To each and every one who journeyed with us this year in whatever way, THANK YOU!
This is the time of planning, goal setting and so on, for 2011. No big plans for us, no major objectives. I recall my mother once giving me a poster, featuring an Orangutan tapping his head, saying "Don't be Stupid man, it's the little things that count", a quote I thought to use for 2011. Then, this message came to me so eloquently and comprehensively yesterday, reading Ben Zander's 'Art of Possibility' again:
I am done with great things and big plans, great institutions and big successes.I am for those tiny, invisible loving human forces that work from individual to individual, creeping through the crannies of the world like so many rootlets, or like the capillary oozing of water, yet which, if given time, will rend the hardest monuments of human pride.
(William James)
We wish you a fulfilling and blessed 2011. We hope to see many of you, hear from you, and share good times, again.
Prost!
With love from Denis, Michelle, Noah and Dean
- comments
Wendy WOW!! What an experience/journey/revelation. Wishing you well in Jolly Olde. and now for the next leg of the Lundean saga... a normal life? Thanks for sharing
Rosanna Pindoria As fellow sojourners, meeting up at with our teenage family in Nairobi - I echo your sentiments exactly ... and wish Africa and ME, and so many beautiful people that we met along the way every rich blessing as we also are so richly furnished by memories of good people, generous and whole-hearted. And so onwards ... to 'normal life'!

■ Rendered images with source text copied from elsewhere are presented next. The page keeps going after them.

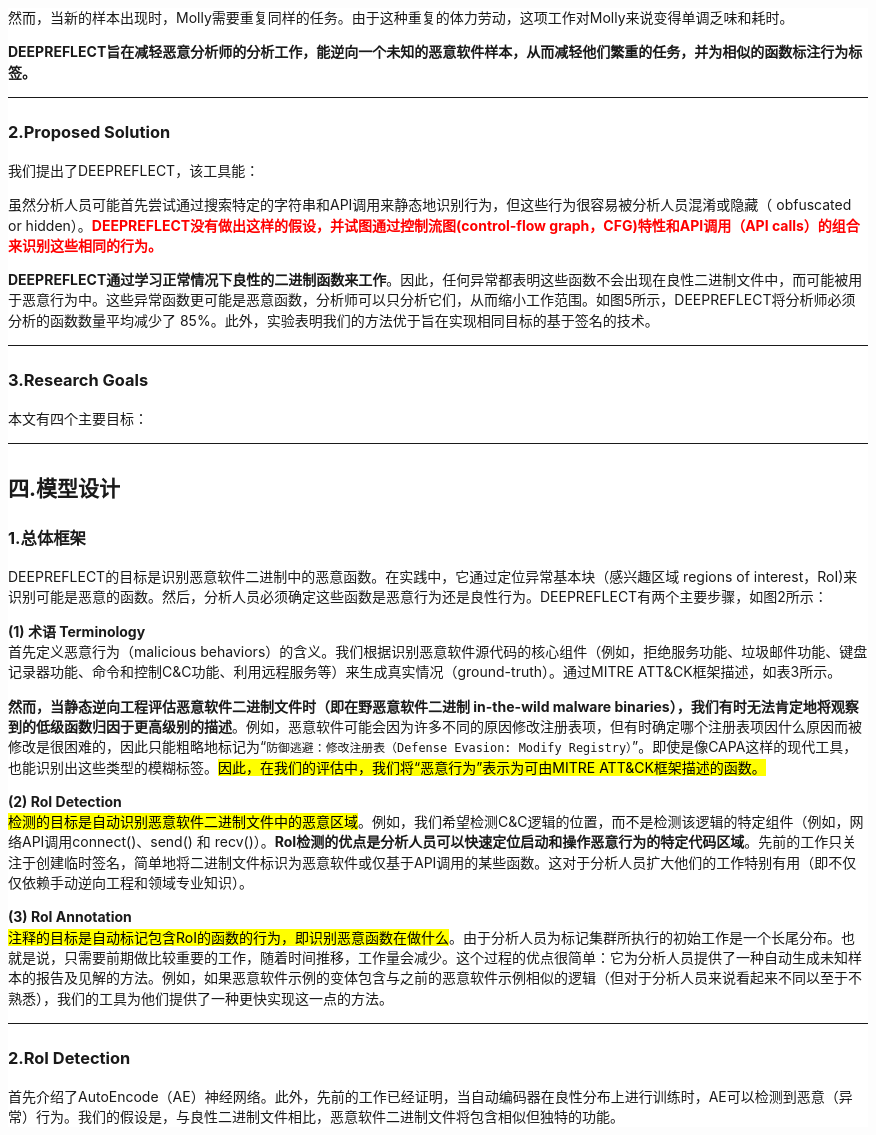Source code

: 然而，当新的样本出现时，Molly需要重复同样的任务。由于这种重复的体力劳动，这项工作对Molly来说变得单调乏味和耗时。

**DEEPREFLECT旨在减轻恶意分析师的分析工作，能逆向一个未知的恶意软件样本，从而减轻他们繁重的任务，并为相似的函数标注行为标签。**

---


### 2.Proposed Solution

我们提出了DEEPREFLECT，该工具能：

虽然分析人员可能首先尝试通过搜索特定的字符串和API调用来静态地识别行为，但这些行为很容易被分析人员混淆或隐藏（ obfuscated or hidden）。<font color="red">**DEEPREFLECT没有做出这样的假设，并试图通过控制流图(control-flow graph，CFG)特性和API调用（API calls）的组合来识别这些相同的行为。**</font>

**DEEPREFLECT通过学习正常情况下良性的二进制函数来工作**。因此，任何异常都表明这些函数不会出现在良性二进制文件中，而可能被用于恶意行为中。这些异常函数更可能是恶意函数，分析师可以只分析它们，从而缩小工作范围。如图5所示，DEEPREFLECT将分析师必须分析的函数数量平均减少了 85%。此外，实验表明我们的方法优于旨在实现相同目标的基于签名的技术。

---


### 3.Research Goals

本文有四个主要目标：

---


## 四.模型设计

### 1.总体框架

DEEPREFLECT的目标是识别恶意软件二进制中的恶意函数。在实践中，它通过定位异常基本块（感兴趣区域 regions of interest，RoI)来识别可能是恶意的函数。然后，分析人员必须确定这些函数是恶意行为还是良性行为。DEEPREFLECT有两个主要步骤，如图2所示：

**(1) 术语 Terminology**<br/> 首先定义恶意行为（malicious behaviors）的含义。我们根据识别恶意软件源代码的核心组件（例如，拒绝服务功能、垃圾邮件功能、键盘记录器功能、命令和控制C&amp;C功能、利用远程服务等）来生成真实情况（ground-truth）。通过MITRE ATT&amp;CK框架描述，如表3所示。

**然而，当静态逆向工程评估恶意软件二进制文件时（即在野恶意软件二进制 in-the-wild malware binaries），我们有时无法肯定地将观察到的低级函数归因于更高级别的描述**。例如，恶意软件可能会因为许多不同的原因修改注册表项，但有时确定哪个注册表项因什么原因而被修改是很困难的，因此只能粗略地标记为“`防御逃避：修改注册表（Defense Evasion: Modify Registry）`”。即使是像CAPA这样的现代工具，也能识别出这些类型的模糊标签。<mark>因此，在我们的评估中，我们将“恶意行为”表示为可由MITRE ATT&amp;CK框架描述的函数。</mark>

**(2) RoI Detection**<br/> <mark>检测的目标是自动识别恶意软件二进制文件中的恶意区域</mark>。例如，我们希望检测C&amp;C逻辑的位置，而不是检测该逻辑的特定组件（例如，网络API调用connect()、send() 和 recv()）。**RoI检测的优点是分析人员可以快速定位启动和操作恶意行为的特定代码区域**。先前的工作只关注于创建临时签名，简单地将二进制文件标识为恶意软件或仅基于API调用的某些函数。这对于分析人员扩大他们的工作特别有用（即不仅仅依赖手动逆向工程和领域专业知识）。

**(3) RoI Annotation**<br/> <mark>注释的目标是自动标记包含RoI的函数的行为，即识别恶意函数在做什么</mark>。由于分析人员为标记集群所执行的初始工作是一个长尾分布。也就是说，只需要前期做比较重要的工作，随着时间推移，工作量会减少。这个过程的优点很简单：它为分析人员提供了一种自动生成未知样本的报告及见解的方法。例如，如果恶意软件示例的变体包含与之前的恶意软件示例相似的逻辑（但对于分析人员来说看起来不同以至于不熟悉），我们的工具为他们提供了一种更快实现这一点的方法。

---


### 2.RoI Detection

首先介绍了AutoEncode（AE）神经网络。此外，先前的工作已经证明，当自动编码器在良性分布上进行训练时，AE可以检测到恶意（异常）行为。我们的假设是，与良性二进制文件相比，恶意软件二进制文件将包含相似但独特的功能。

colleen bugan Well done Lundeans- Good Luck for 2011- Say hi to the Lakays . Hope to see y'all soon .
Leigh What an adventure with lots of different things happening. It must have been great but very hard sometimes. Well done!!! Lots of us will never have such an experience. Sounds good to rest this year and have a "normal" life......
Minky Wow - what a journey. We look forward to seeing all of you. Cam is excited about having Dean in his class and I am sure that Noah will enjoy the madness of his grade (and grade head - ha ha)
Grant Amazing adventure. I like your comments re the little things. Those are the things that make one feel alive. You have created memories that will be carried through to your grandchildren and further. I am sure you have insights into yourselves that most people will never have.
Werner Hi Denis, Thanks for sharing your awesome experience and adventures. Wishing you and your family all the best for 2011. Take care, Werner Barnard
Marco Hallo Denis, Alle voorspoed vir 2011 vir julle ook. Hoop ons kan binnekort weer bymekaarkom om te gesels oor Afrika avonture met 'n koffie of 'n bier. Groete, Marco (en Maryke)
Estelle Ahhhh! Quite a read! it seems like yesterday that we were saying goodbye in Melkbos. When do we see you again? Or is it ever onward in coldest, darkest England?